Happy Pi day everyone! For me, I like to view the holiday as Pi(e) day. As there will be many pies baked in honor of today, I thought I would add a couple to the mix. However, instead of doing a sweet pie, I decided to go savory. One is perfect for breakfast, the other perfect for lunch, a snack, or cocktail hour, and to top it off – they are mini! It might be a psychological thing, but I think mini things taste better somehow. Maybe it’s because you get everything in one bite.
The first is my breakfast ham and egg mini pie. Yes it’s kind of like a mini quiche, but today, it’s a mini breakfast pie. Super quick to throw together, with no pre-cooking required.
Next is a spin on a spinach pie mixed with a spanikopita. This little bite really hits the spot, and it’s a healthier pie because… KALE!! These will also be a good party snack for St. Patrick’s Day.
Look at how little 6 cups of kale cooks down to!
I also used store-bought pie crust dough as a shortcut. By all means make your own pie dough, but today was not one of those days for me. I used a circular cutter that was larger than the mini muffin tins so there would be enough for the sides. Or you can cut out the dough with a sharp knife.
Remember to poke holes in the bottom of your pie dough with a fork!

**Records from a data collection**
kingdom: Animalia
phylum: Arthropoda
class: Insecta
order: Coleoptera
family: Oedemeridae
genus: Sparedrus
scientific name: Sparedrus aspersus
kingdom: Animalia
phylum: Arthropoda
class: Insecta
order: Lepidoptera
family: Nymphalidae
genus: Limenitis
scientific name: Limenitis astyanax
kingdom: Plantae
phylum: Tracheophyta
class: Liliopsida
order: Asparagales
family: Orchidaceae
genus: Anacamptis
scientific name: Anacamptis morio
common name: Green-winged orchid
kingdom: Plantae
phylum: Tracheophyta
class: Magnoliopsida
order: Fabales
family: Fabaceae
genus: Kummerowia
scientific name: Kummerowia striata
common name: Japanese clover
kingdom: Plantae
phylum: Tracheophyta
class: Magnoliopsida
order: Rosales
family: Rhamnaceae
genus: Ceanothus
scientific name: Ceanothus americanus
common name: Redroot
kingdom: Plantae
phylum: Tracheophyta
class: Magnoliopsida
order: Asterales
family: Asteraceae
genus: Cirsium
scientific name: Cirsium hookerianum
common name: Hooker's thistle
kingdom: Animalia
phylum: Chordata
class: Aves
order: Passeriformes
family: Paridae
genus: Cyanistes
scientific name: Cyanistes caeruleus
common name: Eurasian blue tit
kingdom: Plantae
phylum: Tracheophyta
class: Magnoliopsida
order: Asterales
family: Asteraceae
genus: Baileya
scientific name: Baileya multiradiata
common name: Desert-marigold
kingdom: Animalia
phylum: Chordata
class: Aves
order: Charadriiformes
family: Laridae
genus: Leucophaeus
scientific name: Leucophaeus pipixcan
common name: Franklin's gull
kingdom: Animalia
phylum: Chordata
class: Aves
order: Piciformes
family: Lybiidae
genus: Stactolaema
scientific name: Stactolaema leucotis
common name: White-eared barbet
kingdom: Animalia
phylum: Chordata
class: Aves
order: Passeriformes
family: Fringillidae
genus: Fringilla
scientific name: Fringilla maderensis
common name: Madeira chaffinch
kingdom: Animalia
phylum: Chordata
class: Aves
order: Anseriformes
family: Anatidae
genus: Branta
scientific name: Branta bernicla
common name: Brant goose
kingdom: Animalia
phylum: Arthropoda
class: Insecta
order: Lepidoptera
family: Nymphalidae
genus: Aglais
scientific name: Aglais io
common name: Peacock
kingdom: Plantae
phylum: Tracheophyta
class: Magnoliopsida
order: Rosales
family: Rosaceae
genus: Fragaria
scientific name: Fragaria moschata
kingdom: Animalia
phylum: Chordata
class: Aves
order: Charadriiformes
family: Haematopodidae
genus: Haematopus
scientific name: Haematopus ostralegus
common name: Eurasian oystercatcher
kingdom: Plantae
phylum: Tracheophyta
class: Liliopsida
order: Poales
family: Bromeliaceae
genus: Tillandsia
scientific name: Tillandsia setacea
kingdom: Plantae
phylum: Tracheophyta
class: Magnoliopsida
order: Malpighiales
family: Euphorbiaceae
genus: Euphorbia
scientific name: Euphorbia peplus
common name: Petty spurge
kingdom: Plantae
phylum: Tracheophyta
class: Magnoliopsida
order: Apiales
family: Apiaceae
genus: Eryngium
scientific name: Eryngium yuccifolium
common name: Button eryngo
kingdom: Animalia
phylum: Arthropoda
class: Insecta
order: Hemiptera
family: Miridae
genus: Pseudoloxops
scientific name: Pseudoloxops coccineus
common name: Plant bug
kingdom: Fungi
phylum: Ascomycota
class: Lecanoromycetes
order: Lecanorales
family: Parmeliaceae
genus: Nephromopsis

**Work instructions**
a. Name every kitchen tool or utensil mentioned in the mini pie post.
b. Carry on the mini pie post from the point where it stops.

**Results of the tasks**
a. circular cutter, mini muffin tins, sharp knife, fork

b.
I used some extra pie dough and these cute little cookie cutters I got from my parents (thanks!) to cut out little shapes to put on the kale/feta pies.
One note on the breakfast pies: I added the Canadian bacon and cheese first, then poured in the egg mixture which ended up causing more egg mixture around the muffin tins than in them. You can see some of the spillage below. The photo was after I tried to wipe most of it off the tray.
As a result, in the directions below you will see my change to: pouring the egg mixture in and THEN topping with cheese. It will save you some cleanup.
Mini Ham, Egg and Cheese Breakfast Pies
makes 12 mini pies
1/4-1/3 cup Canadian bacon, diced (about 2-3 small round pieces)
1/2 cup shredded sharp cheddar cheese (a heaping 1/2 cup)
1 scallion, thinly sliced
3-4 eggs (3 if using extra large, 4 if using large)
1/8 cup milk
salt & pepper
1 sheet pie dough, brought to room temperature
Preheat oven to 350ºF and spray a mini muffin tin with cooking spray.
Dice up the Canadian bacon, shred the cheese, and slice the scallion. Next break your eggs into a measuring up – it will make it easier to pour the egg mixture into the pies later. Add the milk and whisk together. Add the sliced scallions and a little salt and pepper to the egg mixture and mix to combine.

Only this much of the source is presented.